Word for word, print every entry below.
● ● ●
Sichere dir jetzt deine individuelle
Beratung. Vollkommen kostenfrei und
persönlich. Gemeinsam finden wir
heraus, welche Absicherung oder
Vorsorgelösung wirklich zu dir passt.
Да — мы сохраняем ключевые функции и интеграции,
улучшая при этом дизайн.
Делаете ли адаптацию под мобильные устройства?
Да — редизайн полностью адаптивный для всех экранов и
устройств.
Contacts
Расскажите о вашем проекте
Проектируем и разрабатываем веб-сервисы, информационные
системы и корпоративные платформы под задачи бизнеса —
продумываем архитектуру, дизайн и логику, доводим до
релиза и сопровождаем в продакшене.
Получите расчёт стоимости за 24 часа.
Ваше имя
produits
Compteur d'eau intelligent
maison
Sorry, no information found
● ● ●
• WRITTEN ANSWER:
Sichere dir jetzt deine individuelle
Beratung. Vollkommen kostenfrei und
persönlich. Gemeinsam finden wir
heraus, welche Absicherung oder
Vorsorgelösung wirklich zu dir passt.
Да — мы сохраняем ключевые функции и интеграции,
улучшая при этом дизайн.
Делаете ли адаптацию под мобильные устройства?
Да — редизайн полностью адаптивный для всех экранов и
устройств.
Contacts
Расскажите о вашем проекте
Проектируем и разрабатываем веб-сервисы, информационные
системы и корпоративные платформы под задачи бизнеса —
продумываем архитектуру, дизайн и логику, доводим до
релиза и сопровождаем в продакшене.
Получите расчёт стоимости за 24 часа.
Ваше имя
produits
Compteur d'eau intelligent
maison
Sorry, no information found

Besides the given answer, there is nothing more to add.